### Text provided

There was a time (not so long ago!*) when I really struggled to make fitness a consistent part of my life. I had a load of reasons not to go that seemed totally legit at the time: I had to work late, I was too tired, I was too busy, I forgot to put my kit in the car etc etc. However, I now realize that my “reasons” for avoiding fitness were actually excuses because I was afraid of the gym. It was somewhere that only really fit people went. Somewhere that the unfit got judged. And somewhere where I had literally no idea what I was doing, so I would rather avoid it if I could.
There’s no getting around the fact that for some of you the gym can feel like an intimidating place when you’re first starting out. But I am hoping to share a few experiences and tips that mean you might be willing to give it a go.
On the days I wasn’t able to give myself an excuse, I would walk across the gym floor, and the confident feeling would fade fast. I would walk in and then the feelings of insecurity would start sinking in.
Or, as someone else on the internet put it: “Hello, gym anxiety: that self-conscious, confidence-vanishing feeling one experiences when faced with an intimidating, embarrassing, or potentially awkward situation at the gym.”

### Directive A
In the gym anxiety text, write out everything from "There’s no getting" down to "give it a go.", word for word.
### Directive B
According to the gym anxiety text, what did the writer later realize their reasons for skipping fitness really were?
### Directive C
Pick up the gym anxiety text after its last sentence and keep writing.
The listing after this text has nothing to do with the work here.

### Data for analysis

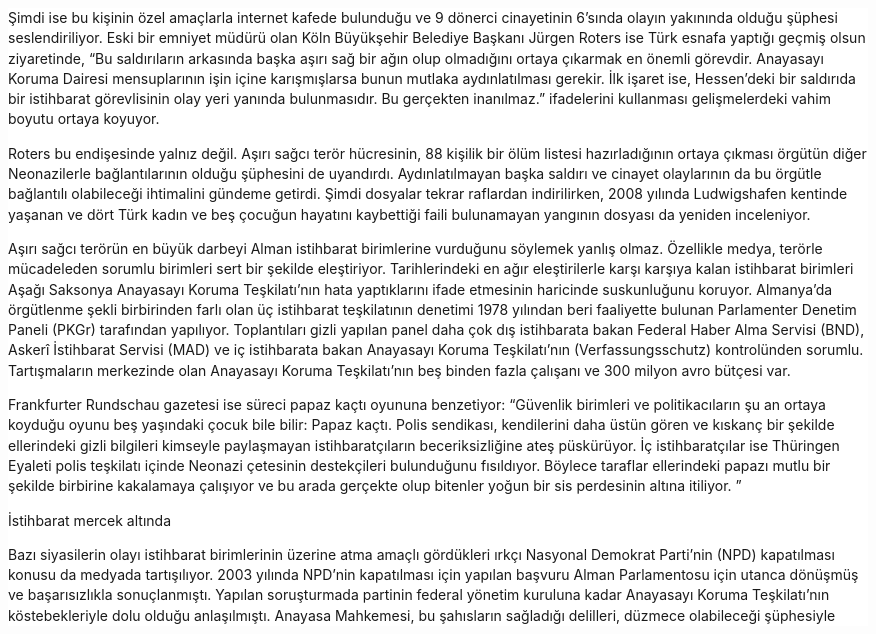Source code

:  <p class="MsoNormal">
  Şimdi ise bu kişinin özel amaçlarla internet kafede bulunduğu ve 9 dönerci cinayetinin 6’sında olayın yakınında olduğu şüphesi seslendiriliyor. Eski bir emniyet müdürü olan Köln Büyükşehir Belediye Başkanı Jürgen Roters ise Türk esnafa yaptığı geçmiş olsun ziyaretinde, “Bu saldırıların arkasında başka aşırı sağ bir ağın olup olmadığını ortaya çıkarmak en önemli görevdir. Anayasayı Koruma Dairesi mensuplarının işin içine karışmışlarsa bunun mutlaka aydınlatılması gerekir. İlk işaret ise, Hessen’deki bir saldırıda bir istihbarat görevlisinin olay yeri yanında bulunmasıdır. Bu gerçekten inanılmaz.” ifadelerini kullanması gelişmelerdeki vahim boyutu ortaya koyuyor.
 </p>
 <p>
 </p>
 <p class="MsoNormal">
  Roters bu endişesinde yalnız değil. Aşırı sağcı terör hücresinin, 88 kişilik bir ölüm listesi hazırladığının ortaya çıkması örgütün diğer Neonazilerle bağlantılarının olduğu şüphesini de uyandırdı. Aydınlatılmayan başka saldırı ve cinayet olaylarının da bu örgütle bağlantılı olabileceği ihtimalini gündeme getirdi. Şimdi dosyalar tekrar raflardan indirilirken, 2008 yılında Ludwigshafen kentinde yaşanan ve dört Türk kadın ve beş çocuğun hayatını kaybettiği faili bulunamayan yangının dosyası da yeniden inceleniyor.
 </p>
 <p>
 </p>
 <p class="MsoNormal">
  Aşırı sağcı terörün en büyük darbeyi Alman istihbarat birimlerine vurduğunu söylemek yanlış olmaz. Özellikle medya, terörle mücadeleden sorumlu birimleri sert bir şekilde eleştiriyor. Tarihlerindeki en ağır eleştirilerle karşı karşıya kalan istihbarat birimleri Aşağı Saksonya Anayasayı Koruma Teşkilatı’nın hata yaptıklarını ifade etmesinin haricinde suskunluğunu koruyor. Almanya’da örgütlenme şekli birbirinden farlı olan üç istihbarat teşkilatının denetimi 1978 yılından beri faaliyette bulunan Parlamenter Denetim Paneli (PKGr) tarafından yapılıyor. Toplantıları gizli yapılan panel daha çok dış istihbarata bakan Federal Haber Alma Servisi (BND), Askerî İstihbarat Servisi (MAD) ve iç istihbarata bakan Anayasayı Koruma Teşkilatı’nın (Verfassungsschutz) kontrolünden sorumlu. Tartışmaların merkezinde olan Anayasayı Koruma Teşkilatı’nın beş binden fazla çalışanı ve 300 milyon avro bütçesi var.
 </p>
 <p>
 </p>
 <p class="MsoNormal">
  Frankfurter Rundschau gazetesi ise süreci papaz kaçtı oyununa benzetiyor: “Güvenlik birimleri ve politikacıların şu an ortaya koyduğu oyunu beş yaşındaki çocuk bile bilir: Papaz kaçtı. Polis sendikası, kendilerini daha üstün gören ve kıskanç bir şekilde ellerindeki gizli bilgileri kimseyle paylaşmayan istihbaratçıların beceriksizliğine ateş püskürüyor. İç istihbaratçılar ise Thüringen Eyaleti polis teşkilatı içinde Neonazi çetesinin destekçileri bulunduğunu fısıldıyor. Böylece taraflar ellerindeki papazı mutlu bir şekilde birbirine kakalamaya çalışıyor ve bu arada gerçekte olup bitenler yoğun bir sis perdesinin altına itiliyor. ”
 </p>
 <p>
 </p>
 <p class="MsoNormal">
  İstihbarat mercek altında
 </p>
 <p>
 </p>
 <p class="MsoNormal">
  Bazı siyasilerin olayı istihbarat birimlerinin üzerine atma amaçlı gördükleri ırkçı Nasyonal Demokrat Parti’nin (NPD) kapatılması konusu da medyada tartışılıyor. 2003 yılında NPD’nin kapatılması için yapılan başvuru Alman Parlamentosu için utanca dönüşmüş ve başarısızlıkla sonuçlanmıştı. Yapılan soruşturmada partinin federal yönetim kuruluna kadar Anayasayı Koruma Teşkilatı’nın köstebekleriyle dolu olduğu anlaşılmıştı. Anayasa Mahkemesi, bu şahısların sağladığı delilleri, düzmece olabileceği şüphesiyle
  <span>
  </span>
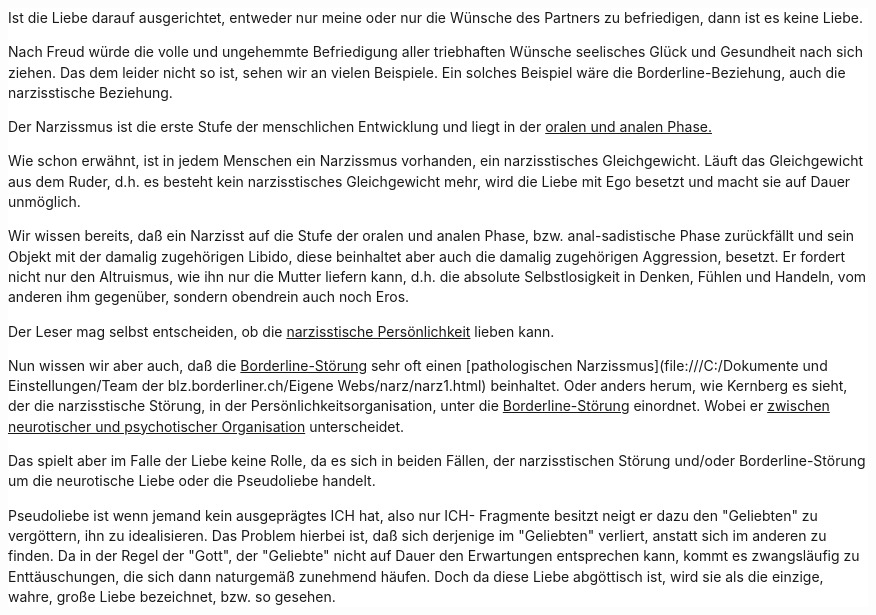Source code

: Ist
die Liebe darauf ausgerichtet, entweder nur meine oder nur die Wünsche des
Partners zu befriedigen, dann ist es keine Liebe.

Nach
Freud würde die volle und ungehemmte Befriedigung aller triebhaften Wünsche
seelisches Glück und Gesundheit nach sich ziehen. Das
dem leider nicht so ist, sehen wir an vielen Beispiele. Ein solches Beispiel wäre
die Borderline-Beziehung, auch die narzisstische Beziehung.

Der
Narzissmus ist die erste Stufe der menschlichen Entwicklung und liegt in der [oralen und analen Phase.](https://blz.borderliner.ch/bord/bord1/bord1.html)

Wie
schon erwähnt, ist in jedem Menschen ein Narzissmus vorhanden, ein narzisstisches
Gleichgewicht. Läuft das Gleichgewicht aus dem Ruder, d.h. es besteht kein
narzisstisches Gleichgewicht mehr, wird die Liebe mit Ego besetzt und macht sie
auf Dauer unmöglich.

Wir
wissen bereits, daß ein Narzisst auf die Stufe der oralen und analen Phase,
bzw. anal-sadistische Phase zurückfällt und sein Objekt mit der damalig zugehörigen
Libido, diese beinhaltet aber auch die damalig zugehörigen Aggression, besetzt.
Er fordert nicht nur den Altruismus, wie ihn nur die Mutter liefern kann, d.h.
die absolute Selbstlosigkeit in Denken, Fühlen und Handeln, vom anderen ihm
gegenüber, sondern obendrein auch noch Eros.

Der
Leser mag selbst entscheiden, ob die [narzisstische Persönlichkeit](https://blz.borderliner.ch/narz/narz1.html) lieben kann.

Nun
wissen wir aber auch, daß die [Borderline-Störung](https://blz.borderliner.ch/bord/bord1/bord1.html) sehr oft einen [pathologischen
Narzissmus](file:///C:/Dokumente und Einstellungen/Team der blz.borderliner.ch/Eigene Webs/narz/narz1.html) beinhaltet. Oder anders herum, wie Kernberg es
sieht, der die narzisstische Störung, in der Persönlichkeitsorganisation,
unter die [Borderline-Störung](https://blz.borderliner.ch/bord/bord1/bord1.html) einordnet. Wobei er [zwischen neurotischer und
psychotischer Organisation](https://blz.borderliner.ch/narz/narzissmus/narz_1.htm) unterscheidet.

Das
spielt aber im Falle der Liebe keine Rolle, da es sich in beiden Fällen, der
narzisstischen Störung und/oder Borderline-Störung um die neurotische Liebe
oder die Pseudoliebe handelt.

Pseudoliebe
ist wenn jemand kein ausgeprägtes ICH hat, also nur ICH- Fragmente besitzt
neigt er dazu den "Geliebten" zu vergöttern, ihn zu idealisieren. Das
Problem hierbei ist, daß sich derjenige im "Geliebten" verliert, anstatt
sich im anderen zu finden. Da in der Regel der "Gott", der "Geliebte"
nicht auf Dauer den Erwartungen entsprechen kann, kommt es zwangsläufig zu Enttäuschungen,
die sich dann naturgemäß zunehmend häufen. Doch da diese Liebe abgöttisch
ist, wird sie als die einzige, wahre, große Liebe bezeichnet, bzw. so gesehen.
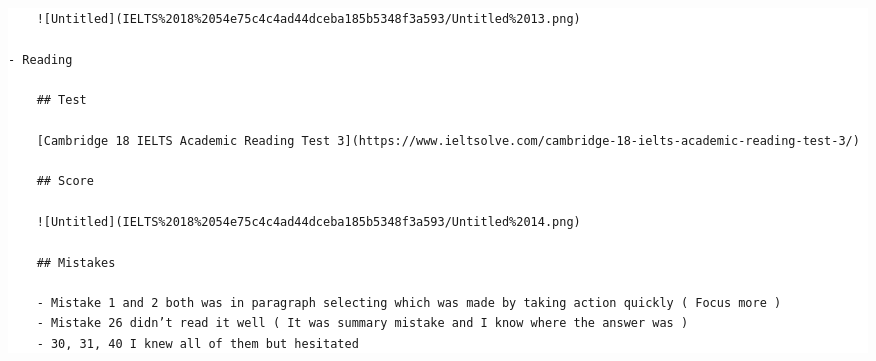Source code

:         ![Untitled](IELTS%2018%2054e75c4c4ad44dceba185b5348f3a593/Untitled%2013.png)
        
    - Reading
        
        ## Test
        
        [Cambridge 18 IELTS Academic Reading Test 3](https://www.ieltsolve.com/cambridge-18-ielts-academic-reading-test-3/)
        
        ## Score
        
        ![Untitled](IELTS%2018%2054e75c4c4ad44dceba185b5348f3a593/Untitled%2014.png)
        
        ## Mistakes
        
        - Mistake 1 and 2 both was in paragraph selecting which was made by taking action quickly ( Focus more )
        - Mistake 26 didn’t read it well ( It was summary mistake and I know where the answer was )
        - 30, 31, 40 I knew all of them but hesitated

### Response A
There’s no getting around the fact that for some of you the gym can feel like an intimidating place when you’re first starting out. But I am hoping to share a few experiences and tips that mean you might be willing to give it a go.

### Response B
They were excuses, because the writer was afraid of the gym.

### Response C
I had zero clue what I was doing. I’ll let you in on a secret (I mean it’s not a juicy secret, just something you wouldn’t expect!)… the first time I ever went on a treadmill was during my Personal Training qualification 😲 Until then, I was petrified of them. I had no idea how to use them, they were always at the front of the gym, and I had witnessed someone face planting one twice in a row when I first joined the gym. My usual trip to the gym would involve the cross-trainer for 30minutes while I watched what everyone else did. Looking back, I probably wasn’t helping others that experienced gym anxiety, because I stared at EVERYONE 🤣 But I was staring in awe and trying my best to see what knobs they used to adjust the machines and how it all moved. For me, the worst fear was looking stupid on the machines.
And I knew I wasn’t alone – Gym anxiety is universally experienced by so many people. So how did I overcome this fear and make a career out of actually working in not 1 but 2 gyms?! Initially I just stuck with it. I tried my best and kept watching everyone else (I apologise if you have ever been at the other end of my stares – I promise I was just inspired by what I saw!) I accepted the fact that people that go to the gym everyday had to start somewhere, just like me! People are not born knowing how to use a squat rack!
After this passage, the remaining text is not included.